Или уже пришла? Что если Софи и есть та женщина, которую я видел во сне? Этот вопрос я не раз задавал себе. Что если Софи станет со временем такой же божественно красивой? Что если Софи есть земное олицетворение Ее? С трепетом и нетерпением день за днем, месяц за месяцем, год за годом я наблюдал, как Софи взрослеет, как очертания ее тела понемногу приобретают те линии и формы, которые я видел на божественном прообразе. Ох, как я ею гордился! Сомнений не было. Бок о бок со мной росла настоящая богиня. Родители не могли понять, откуда у младшего брата такая любовь, такое почитание к сестре и, наверное, даже завидовали ей. Я же им ничего не рассказывал, и они еще абсолютно не ведали, кто в их роду самый главный математик. Свои надежды они возлагали, в основном, на трех старших сыновей, и если бы не мои очевидные успехи в школе, они бы даже не подумали о моем математическом образовании.
Лет в одиннадцать я решил посвятить Софи в свою тайну, и заодно испытать ее.
- Знаешь, Софи, - сказал я, - ведь я видел во сне тетю Математику.
Софи не надо было повторять одно и то же по нескольку раз, она всегда понимала все с полуслова. Мы тогда сидели на камнях на берегу моря и смотрели вдаль. Как настоящий любовник, я держал ее руку в своей - необычайно романтическая сцена. Перед нами раскинулась необозримая волнующаяся синева моря с белыми барашками волн, которые наступали на нас, возникали и исчезали.

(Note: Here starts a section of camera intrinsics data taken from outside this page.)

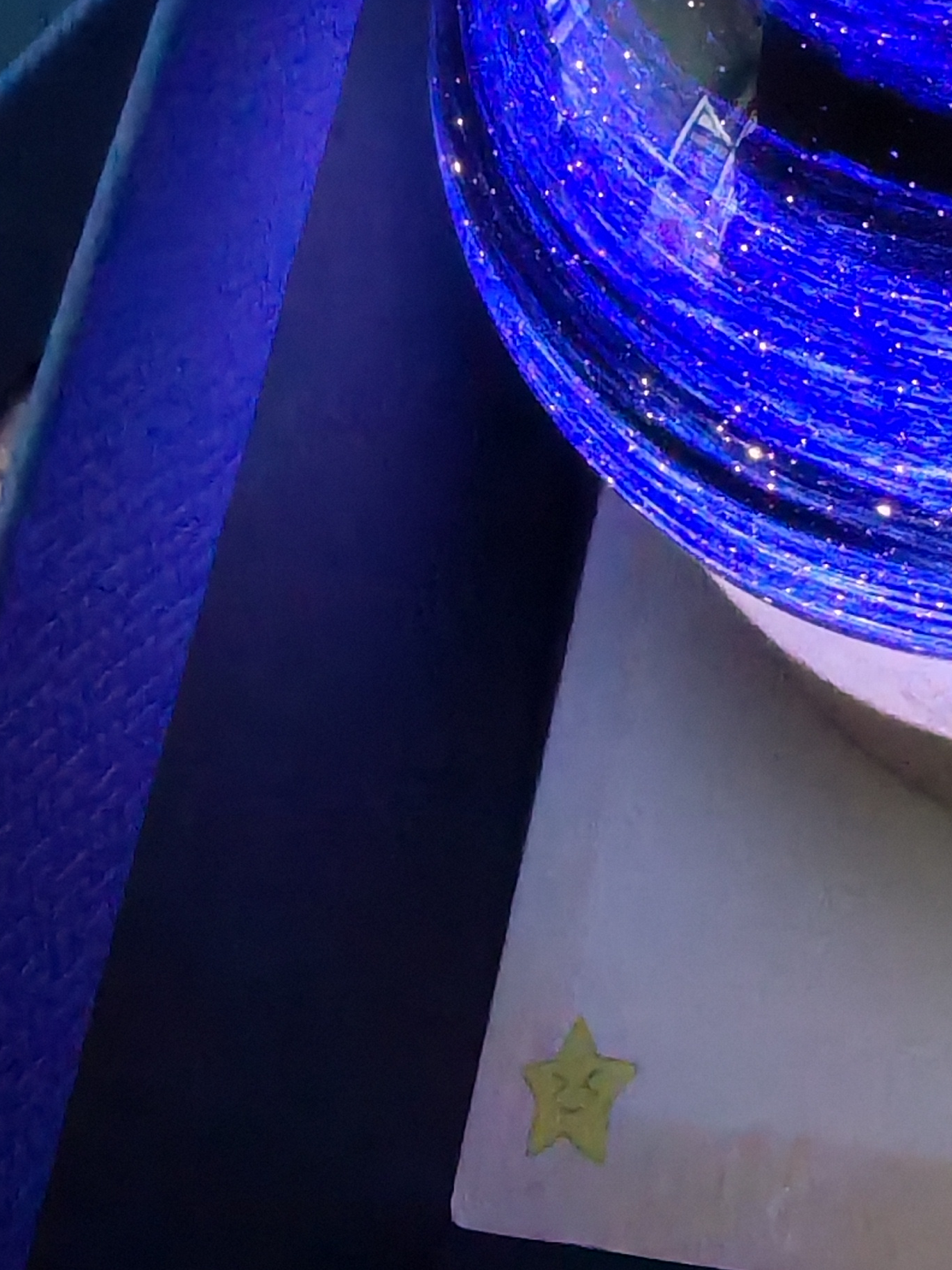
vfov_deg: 30.7
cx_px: 908
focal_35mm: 59
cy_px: 45
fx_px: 2164
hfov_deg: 23.9
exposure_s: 1/10
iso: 1000
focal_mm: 1.96
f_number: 2.2
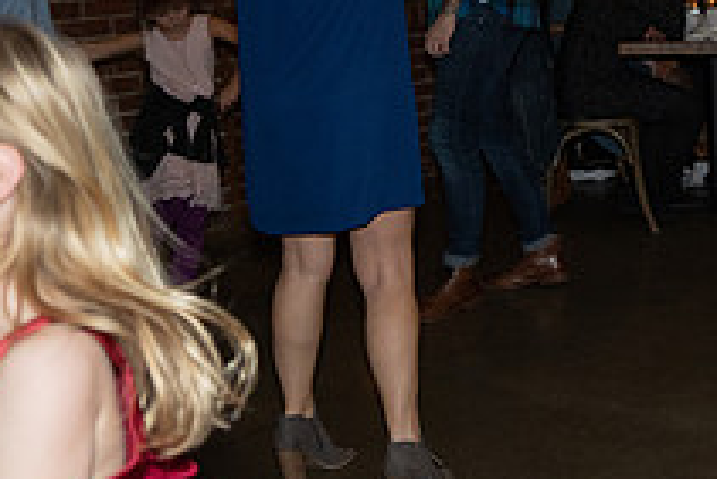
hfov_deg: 26.6
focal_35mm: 66
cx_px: 890
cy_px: 73
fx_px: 1315
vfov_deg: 20.3
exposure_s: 1/250
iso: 2500
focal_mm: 24
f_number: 2.8
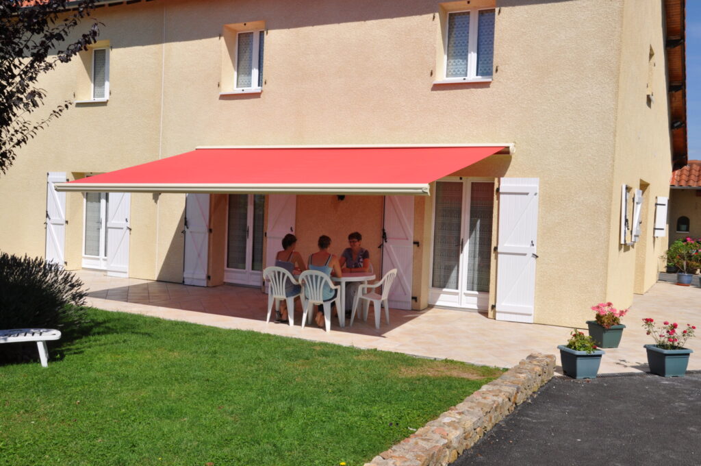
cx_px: 350
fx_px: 700
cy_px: 233
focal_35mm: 36
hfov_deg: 53.2
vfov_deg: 36.8
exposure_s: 1/250
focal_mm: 24
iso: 200
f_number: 16
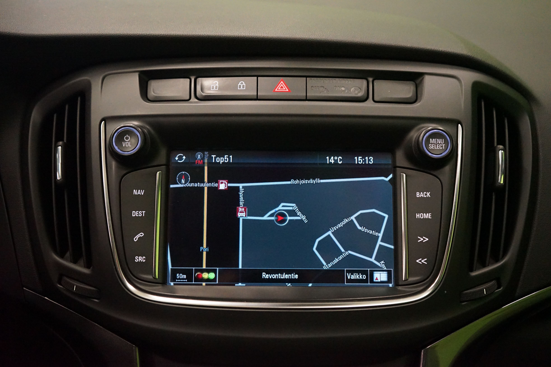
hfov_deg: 50.7
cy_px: 184
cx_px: 276
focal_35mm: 38
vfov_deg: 35.1
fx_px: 582
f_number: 4
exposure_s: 1/60
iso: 6400
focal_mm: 38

На горизонте, как всегда, виднелось несколько силуэтов большегрузных судов. Мы любовались этой картиной, приходили сюда и любовались ею почти каждый вечер.

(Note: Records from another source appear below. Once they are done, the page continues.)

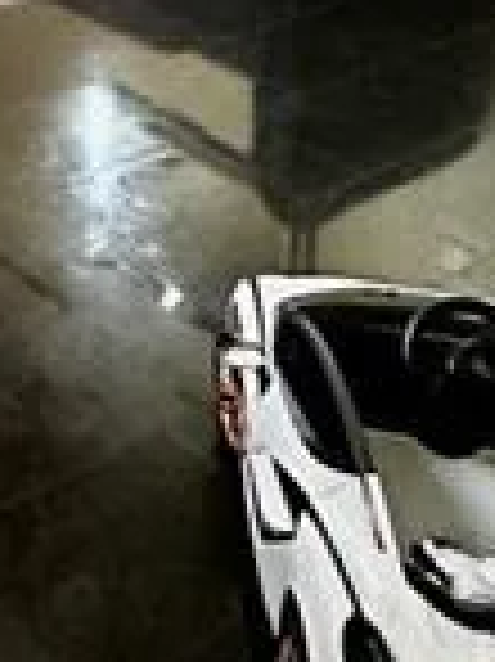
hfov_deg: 17.2
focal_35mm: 73
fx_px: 1394
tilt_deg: -8.1
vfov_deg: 22.0
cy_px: -342
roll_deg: -1.0
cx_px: -338
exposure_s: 1/60
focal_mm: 2.22
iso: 320
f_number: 2.2
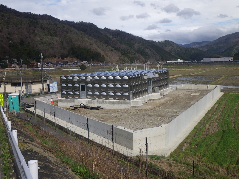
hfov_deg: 44.8
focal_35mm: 42
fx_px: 290
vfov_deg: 34.3
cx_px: 120
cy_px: 90
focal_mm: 7.5
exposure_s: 1/800
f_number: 5
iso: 125
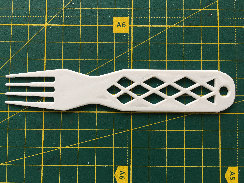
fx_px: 204
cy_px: 92
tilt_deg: -86.9
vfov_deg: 48.2
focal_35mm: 29
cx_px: 122
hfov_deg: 61.7
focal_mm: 4.15
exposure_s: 1/33
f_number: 2.2
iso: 50
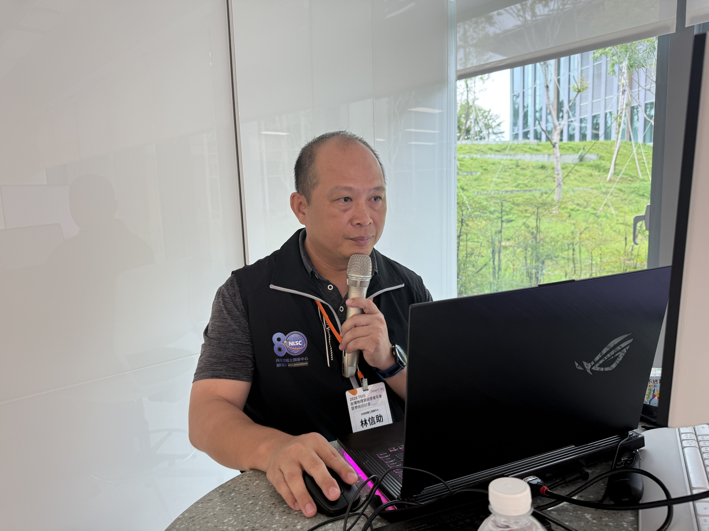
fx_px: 492
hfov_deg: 71.6
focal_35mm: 24
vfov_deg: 56.8
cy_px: 266
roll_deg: +2.4
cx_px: 354
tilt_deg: -7.0
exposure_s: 1/100
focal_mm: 6.76
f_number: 1.78
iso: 100
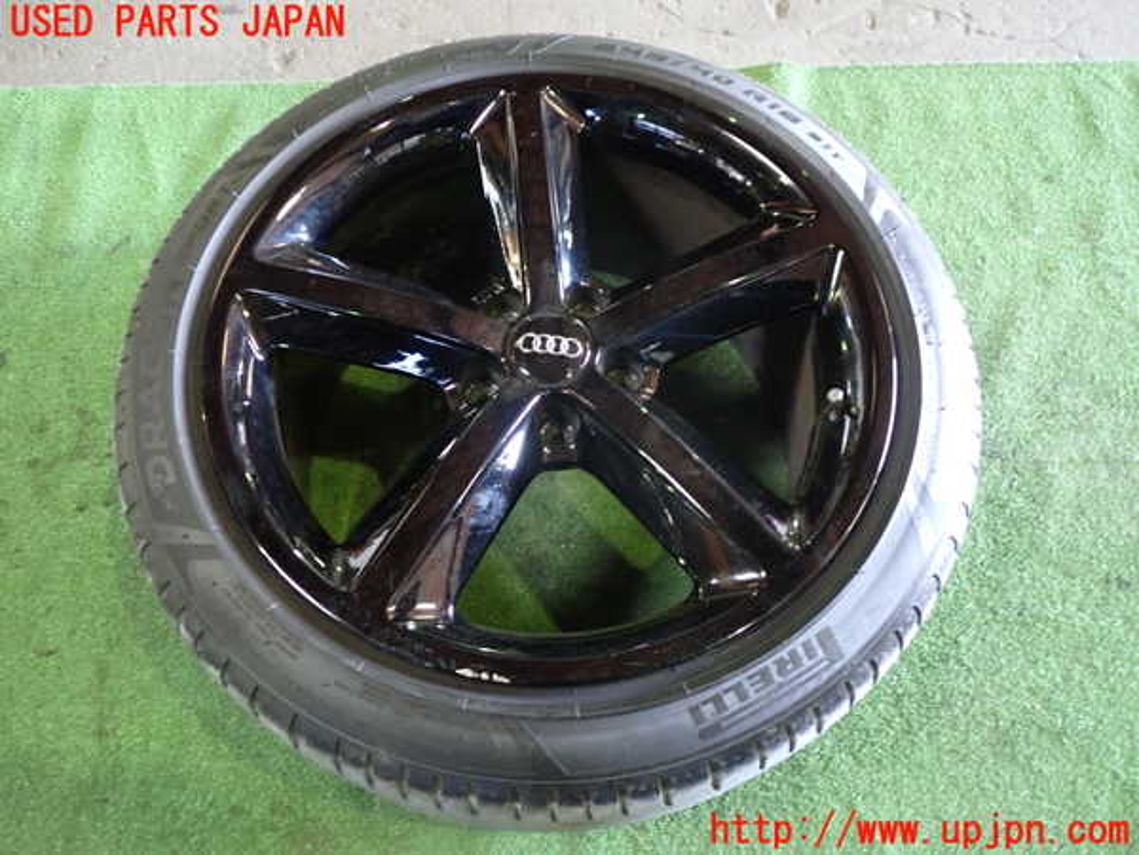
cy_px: 428
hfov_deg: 60.0
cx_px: 570
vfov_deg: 46.8
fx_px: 987
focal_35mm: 30
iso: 800
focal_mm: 5.4
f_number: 2.3
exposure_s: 1/30
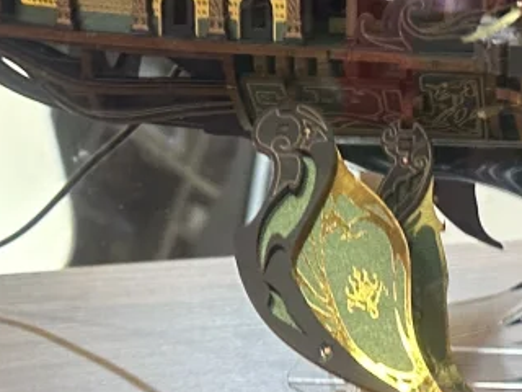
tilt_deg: -15.1
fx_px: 1629
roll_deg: -0.5
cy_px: 136
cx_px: 543
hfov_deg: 17.7
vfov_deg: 13.7
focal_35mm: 108
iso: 320
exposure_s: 1/60
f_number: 1.78
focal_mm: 6.86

- Флорио... - глубоко вздохнула Софи, прикусив нижнюю губу. Так она делала всегда, когда во время занятий собиралась наказать меня за мою глупость. И повернулась к морю, показывая рукой.
- Флорио, видишь там далеко такая большая волна?
- Да, - сказал я.
- Представь себе, что волна это ты. Вот она бежит, бежит, все приближается и приближается. Ты ведь еще видишь ее?
- Да, вижу!
- А теперь посмотри! Где она теперь? Море поглотило тебя. Тебя нет!

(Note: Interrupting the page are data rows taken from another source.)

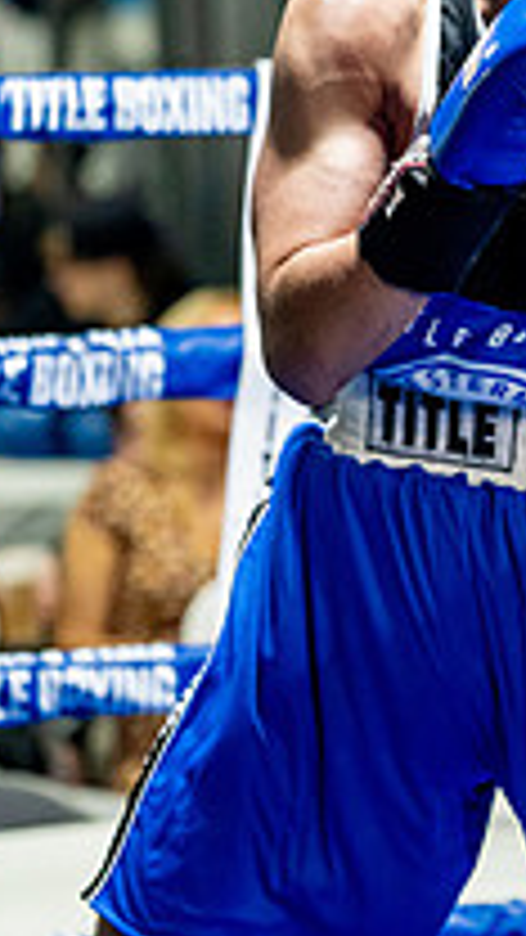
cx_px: 949
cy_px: 443
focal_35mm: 237
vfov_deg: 9.1
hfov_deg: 5.1
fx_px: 5877
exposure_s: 1/800
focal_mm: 81
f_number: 2
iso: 4000
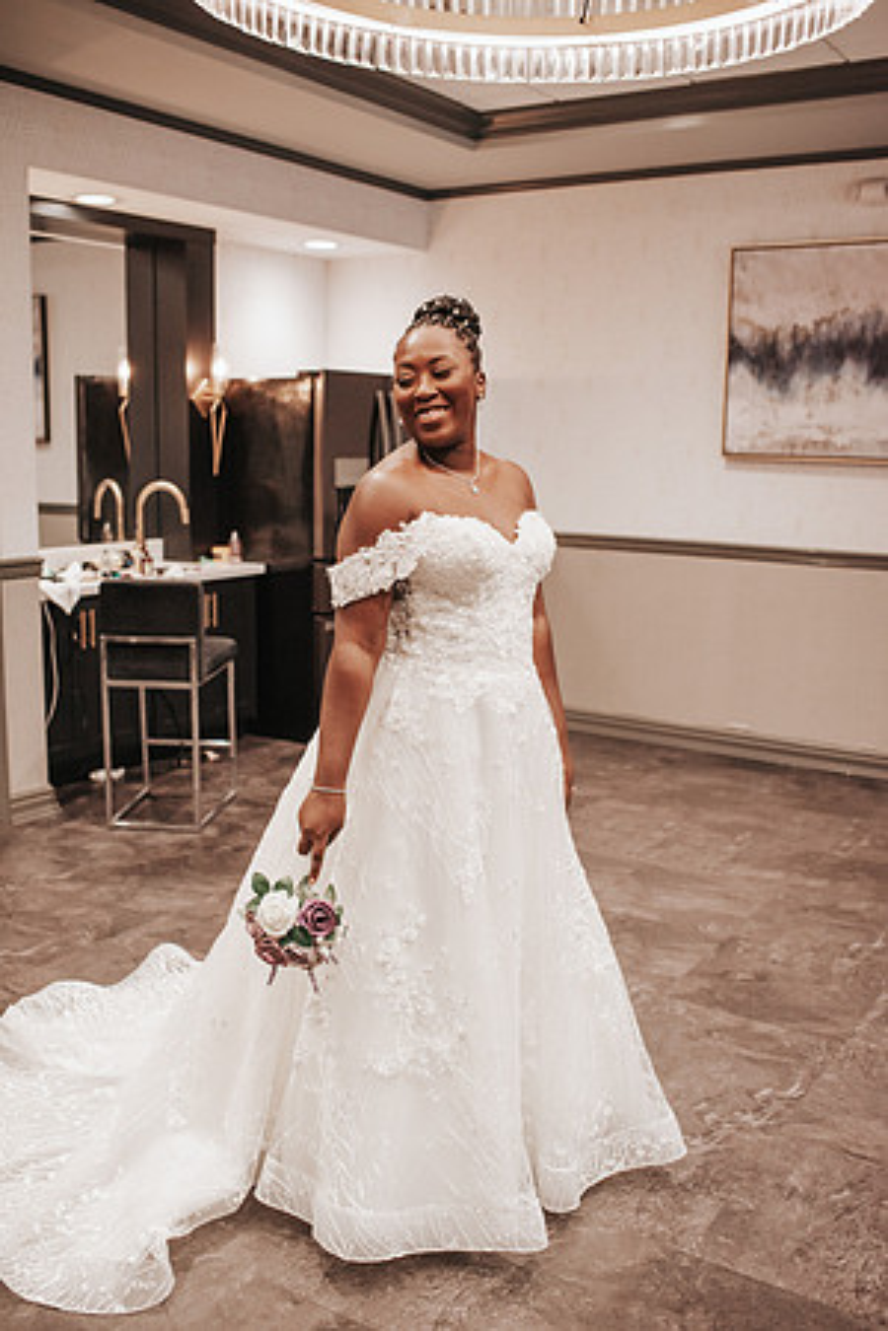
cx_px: 444
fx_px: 1295
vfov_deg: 54.4
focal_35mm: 35
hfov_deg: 37.9
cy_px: 666
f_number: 3.2
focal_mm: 35
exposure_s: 1/640
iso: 1000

Она улыбнулась, а я вопросительно посмотрел на нее.
- Тебя нет. Это так просто! Ты был, и тебя нет. Ты был волной, а теперь ты море. Море - это ты. И скалы - это ты. И пароходы, и деревья, и дома - это тоже ты. И математика - это тоже ты. И я - это тоже ты. Ты - это все. Понимаешь?
- Понимаю, - нахмурился я, силясь уловить ее мысль. - А кто же тогда ты?
- Я же тебе только что сказала, что я это ты.
Ах, Софи, Софи! Как же ты верно сказала тогда! По своей детской наивности я не придал значения твоим словам, подумал, что это какая-то отговорка, какая-то игра слов, а на самом-то деле все так и вышло. В точности! Только через много лет мне стал понятен смысл твоих слов!
А Софи продолжала учить:
- Все изменится, Флорио! Сначала ты изменишь мне. Потом ты изменишь Математике. Ты будешь постоянно всем всегда изменять. Но ты никогда не изменишь то, что я это ты. Понимаешь?
- Да, - кивнул я.
- Никогда не верь взрослым. Никогда не верь тем, кто умнее тебя. Иди только своим путем. Спорь с ними, не соглашайся, поступай наоборот. Никогда никого не слушайся, изменяй всех, но не изменяй себе. Не будь как эта волна, которая думала, что с такой же силой она дойдет до самого берега. Хорошо?
Хорошо-то хорошо, моя дорогая Софи, но на мой вопрос ты так и не ответила. Ведь я хотел знать: та ли ты женщина, которую я видел во сне?
В чем смысл ее монолога? Что не быть чем-то и кем-то, а быть всем?
Какое отношение имеет это все к математике? Что не надо быть математиком?
Теперь я начинаю думать, что она все-таки сказала мне самое важное и ответила на все вопросы.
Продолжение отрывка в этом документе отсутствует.